Market prices of securities these days are short term prices, especially with
the amount of automated trading and day trading going on. The people with the
funds to engage in arbitrage strategies are hoping to make a buck somewhere in
the next second to next month.

A long term (as in, decades-long outlook) buy-and-hold investor can still get
deals when a stock hits a local low. But the risk is different: in 20 years,
will Facebook be more like Microsoft is now? Or more like Enron?

If you're confident it'll continue to grow steadily once the media cycle is
over, buying while it's facing a short term scandal could be smart. Or the
scandal could turn out to be more than a hiccup, and they could be out of
business in a few years. Or they could just slowly fade to nothing over time.

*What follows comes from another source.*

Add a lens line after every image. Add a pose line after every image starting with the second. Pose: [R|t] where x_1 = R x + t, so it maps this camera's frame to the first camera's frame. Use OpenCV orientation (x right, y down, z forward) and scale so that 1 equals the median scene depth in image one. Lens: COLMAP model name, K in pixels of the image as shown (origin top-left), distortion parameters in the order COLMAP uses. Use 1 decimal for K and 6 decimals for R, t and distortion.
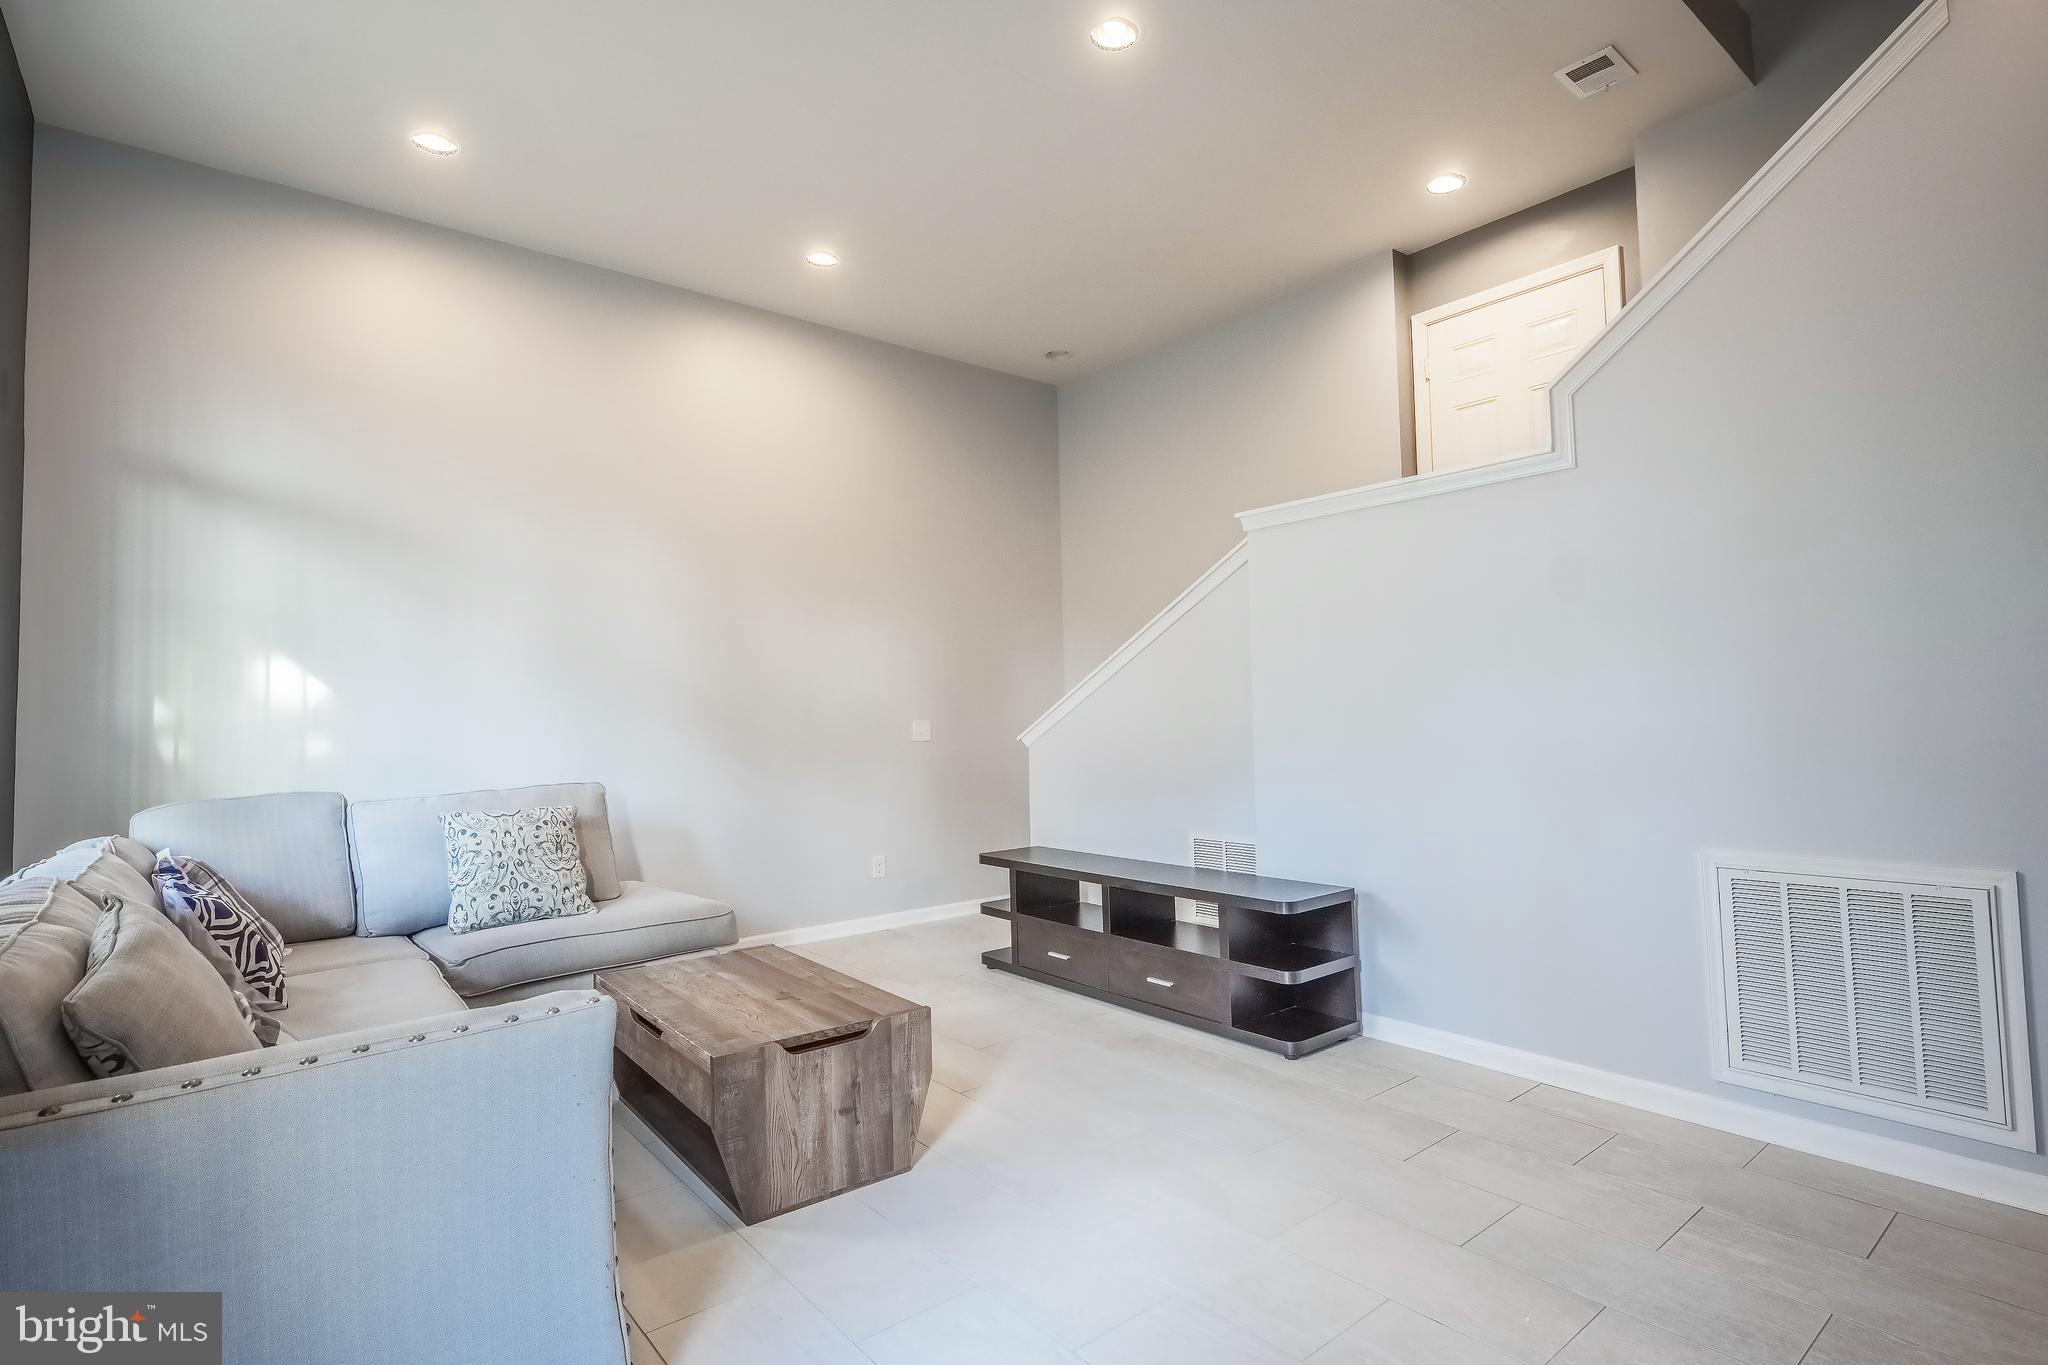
lens RADIAL K [[990.3, 0, 1024.0], [0, 990.3, 682.5], [0, 0, 1]] dist [0.000340, -0.000069]
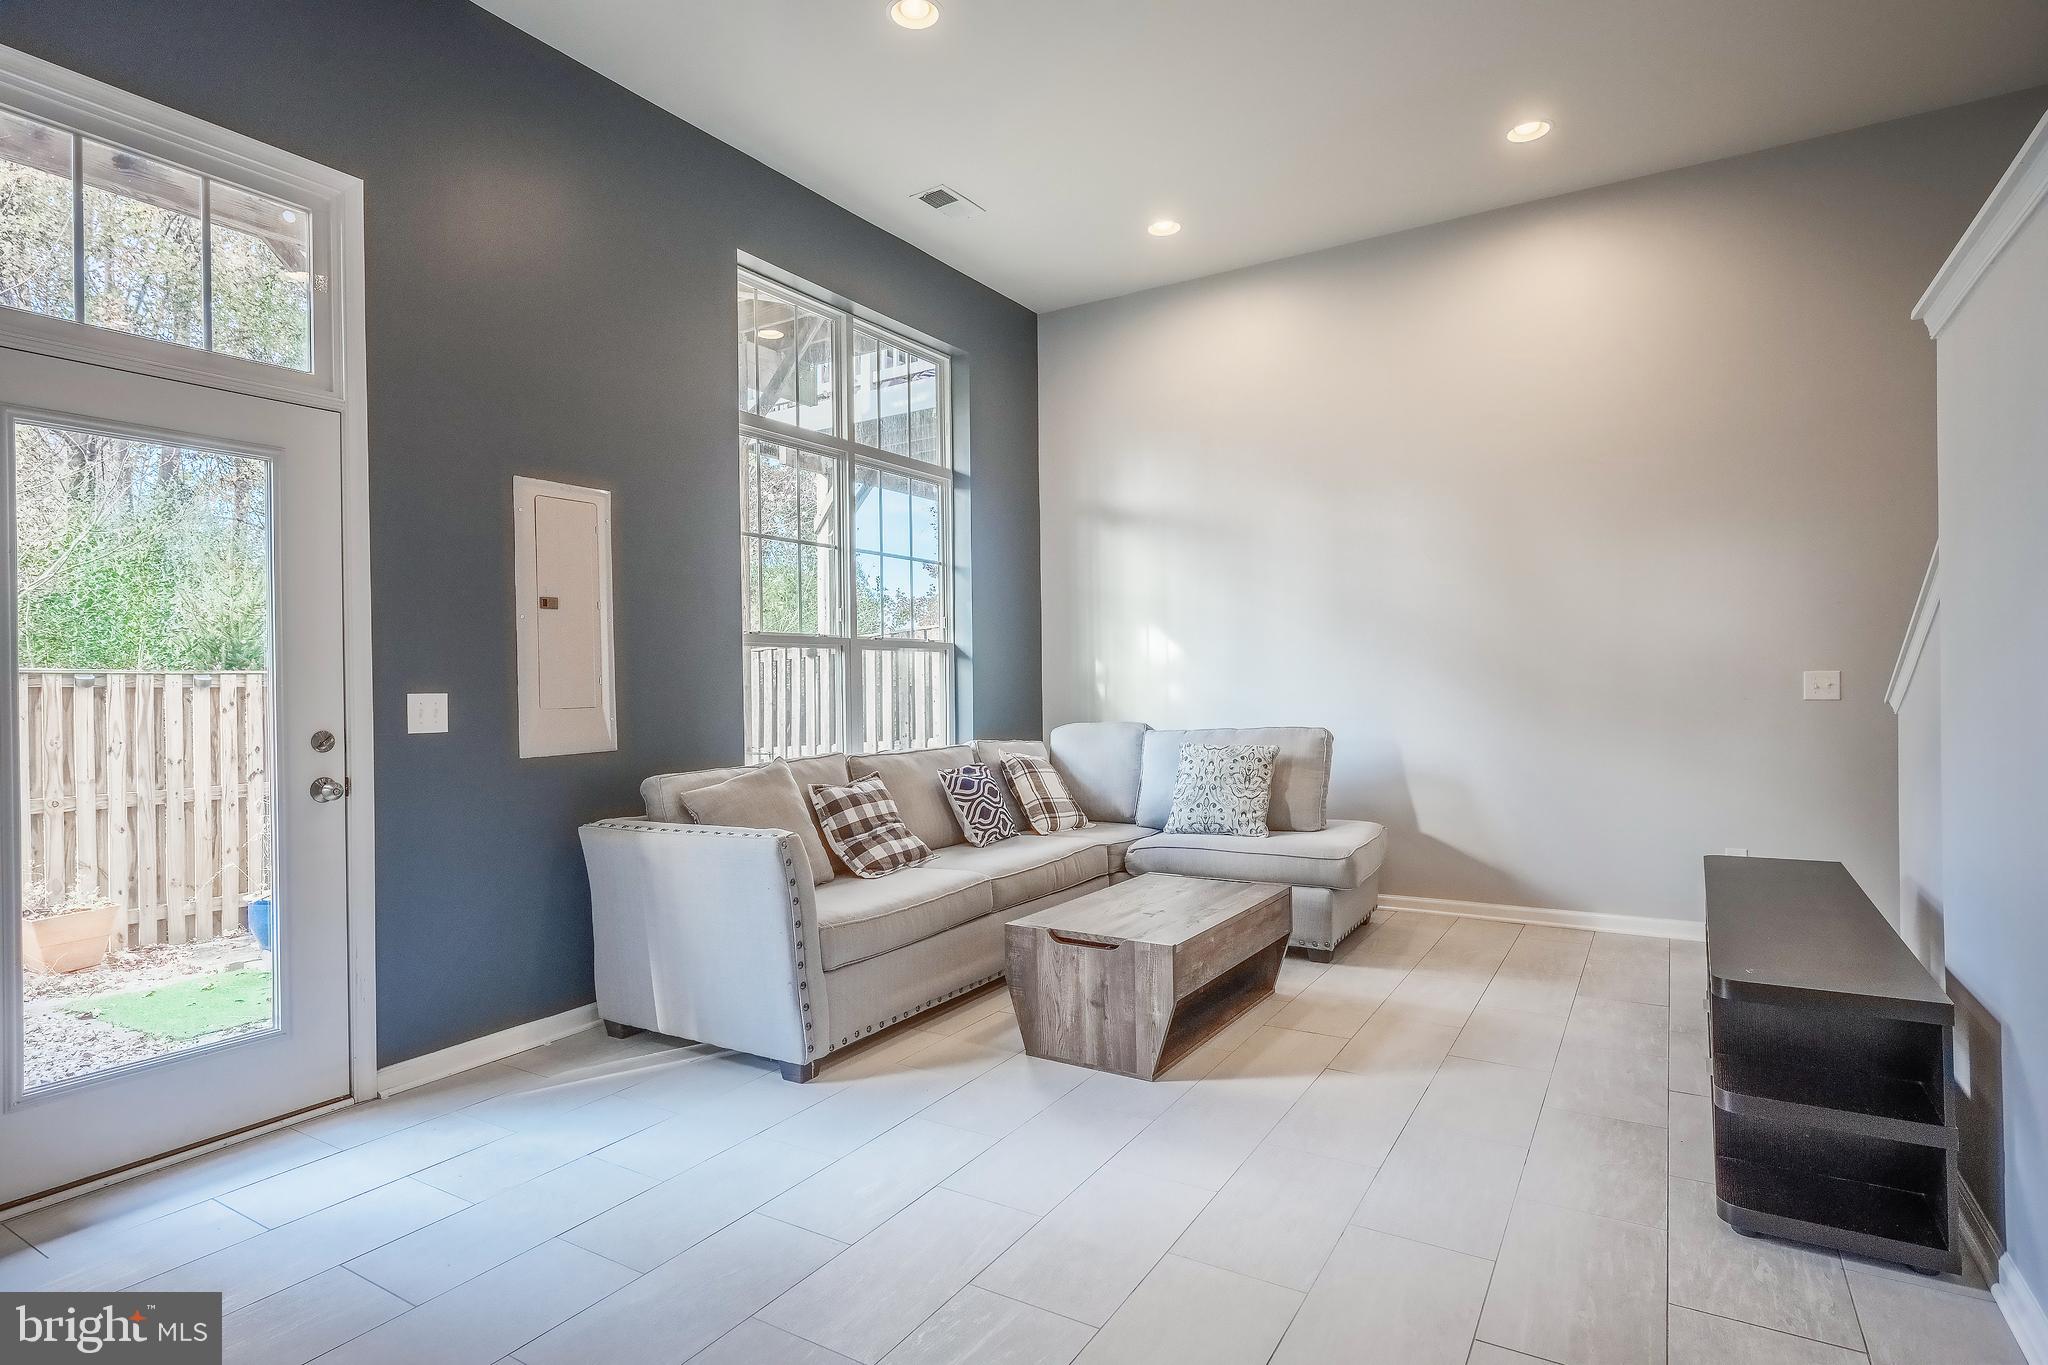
lens RADIAL K [[1052.5, 0, 1024.0], [0, 1052.5, 682.5], [0, 0, 1]] dist [0.004443, -0.000100]
pose [[0.335725, 0.015668, -0.941830, 0.669729], [0.043092, 0.998559, 0.031972, -0.002692], [0.940974, -0.051320, 0.334567, 0.341677]]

I strongly agree that a diversified portfolio is a better long term strategy
than picking stocks. However, if you're already doing that and have a bit of
money left over that you're not afraid to lose, there's no harm in placing a
few more-specific bets. You just have to remember to treat them like bets and
have enough self control not to gamble with the rent money.

------
greenyoda
FB is still very much in the news, and could drop more before it goes up. More
bad news will emerge as legislative bodies around the world start issuing
subpoenas for FB to testify about privacy violations, political meddling, etc.
I don't think there's an end in sight yet, since politicians can still get
publicity from beating up FB in the name of protecting privacy and democracy.
Journalists can also score points by digging up new dirt about FB (especially
if it's linked to politicians), and they'll continue to do so for a while.

Also, all the major stock indexes plummeted this week, and if they continue to
go down, FB will go down along with them.